Je ne provoque pas, je suis franc… Ça me coûtera peut-être ma place.
  • - On vous dit provocateur. C'est une façon de faire vivre la politique ?

    - Je ne suis pas provocateur, je suis franc. J'aime bien les choses paisibles mais je dis ce que je pense. Cela me coûtera peut-être ma place mais je ne peux pas occuper une fonction aussi importante que président du MR sans faire tout ce que je peux pour changer les choses. Je suis aussi très souvent d'accord. J'ai soutenu sans réserve les accords budgétaires, le deal pour l'emploi, etc. Mais construire des centrales au gaz au moment où il faut se passer du gaz, c'est un peu bête et je le dis. Je veux expliquer aux gens que s'ils votent Vlaams Belang, ils vont provoquer la faillite de la Flandre parce que leur programme socio-économique est nul. C'est facile de rester dans son fauteuil et d'attendre un miracle.

  • - Votre image de trublion ne vous convient pas ?

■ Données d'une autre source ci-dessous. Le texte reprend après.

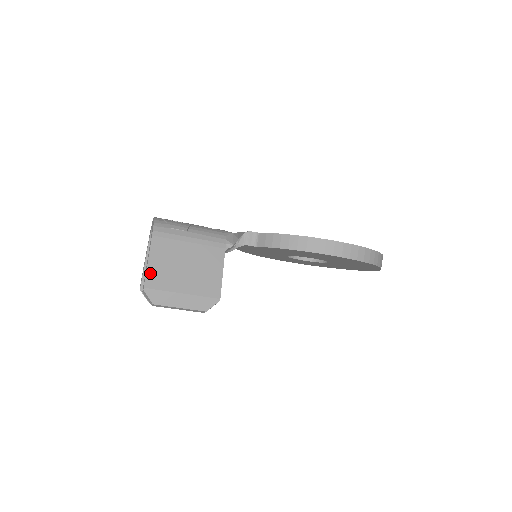
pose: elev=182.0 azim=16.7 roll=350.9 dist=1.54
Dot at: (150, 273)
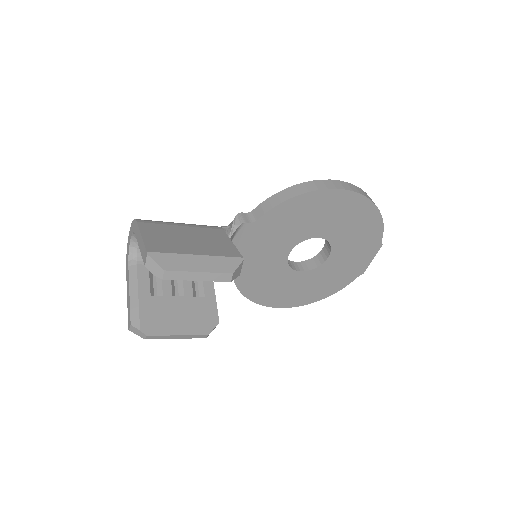
Dot at: (149, 243)
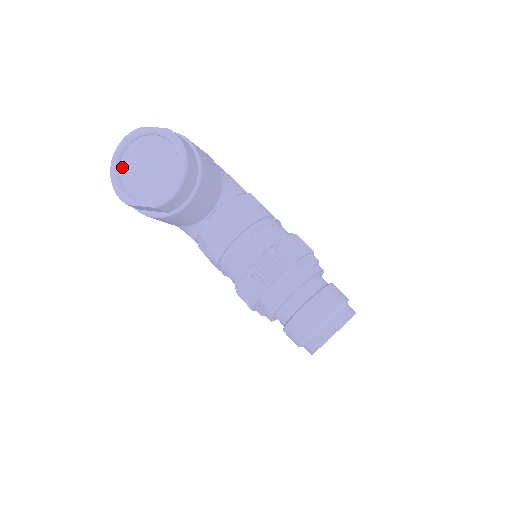
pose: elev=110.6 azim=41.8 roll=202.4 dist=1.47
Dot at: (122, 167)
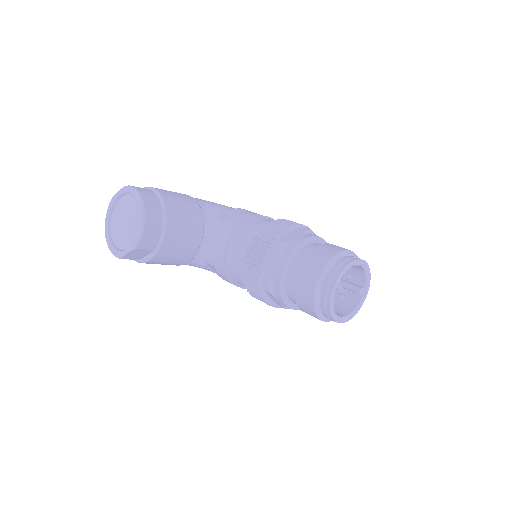
Dot at: (112, 233)
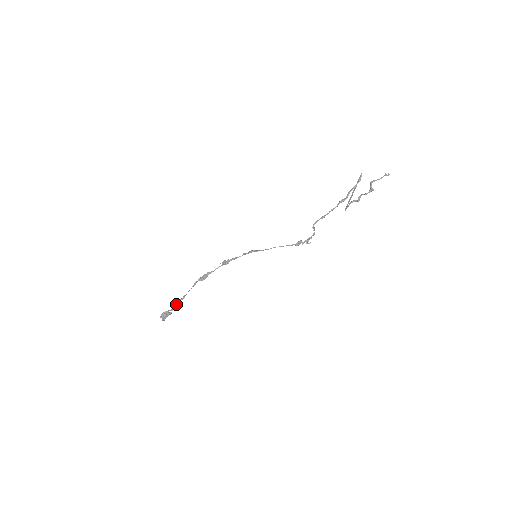
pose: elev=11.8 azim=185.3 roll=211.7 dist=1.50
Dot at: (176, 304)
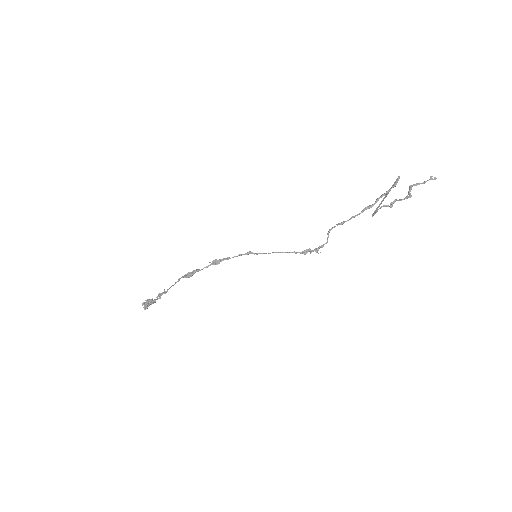
Dot at: (159, 295)
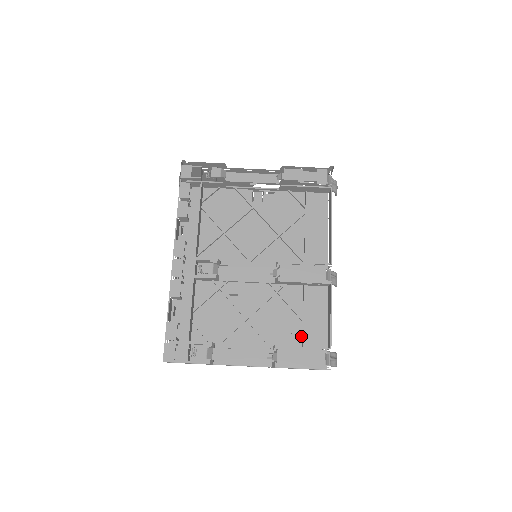
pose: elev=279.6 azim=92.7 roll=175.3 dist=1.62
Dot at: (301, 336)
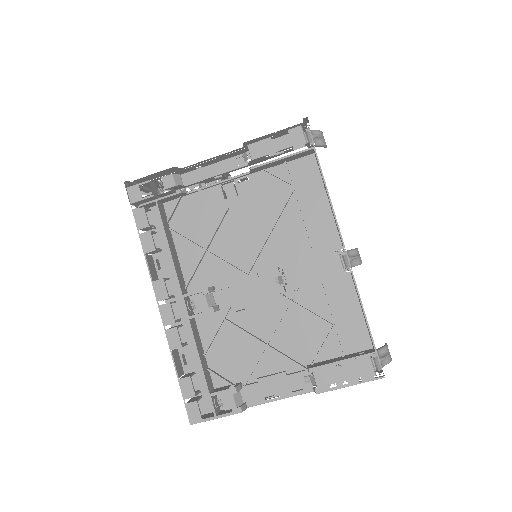
Dot at: (337, 343)
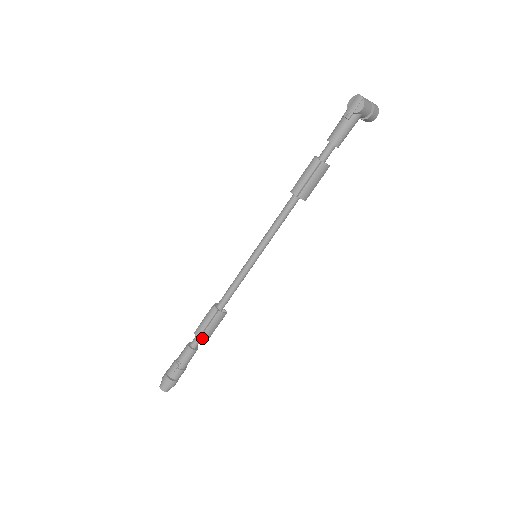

    - Les médias m'affublent de qualificatifs qui ne me font pas plaisir et qu'ils ne se permettraient pas avec un autre président de parti. Dans l'espace politique francophone, quand vous êtes de droite, vous avez droit à un traitement différencié et pas privilégié. À chaque incident, des journalistes téléphonent à tout le monde dans le parti dans l'espoir d'en faire un problème interne. Certains attendent ma chute depuis que je suis arrivé. J'espère qu'ils ont de la patience parce que je suis tenace.

Contexte

Le seul parti de droite

Un boulevard à exploiter

Le paysage politique francophone est largement dominé par la gauche. Or, les partis qui se revendiquent du socialisme au sens (très) large ne représentent plus qu'un tiers environ de l'électorat en France et en Europe.

Il n'y a ni parti conservateur, ni droite radicale en Wallonie et à Bruxelles. Du coup, le MR pourrait potentiellement rassembler deux tiers de l'électorat. Encore faut-il surmonter l'hostilité des médias, le conservatisme des syndicats, la crainte de l'avenir et le culte de l'État providence. Georges-Louis Bouchez s'y emploie. Et fait grincer des dents.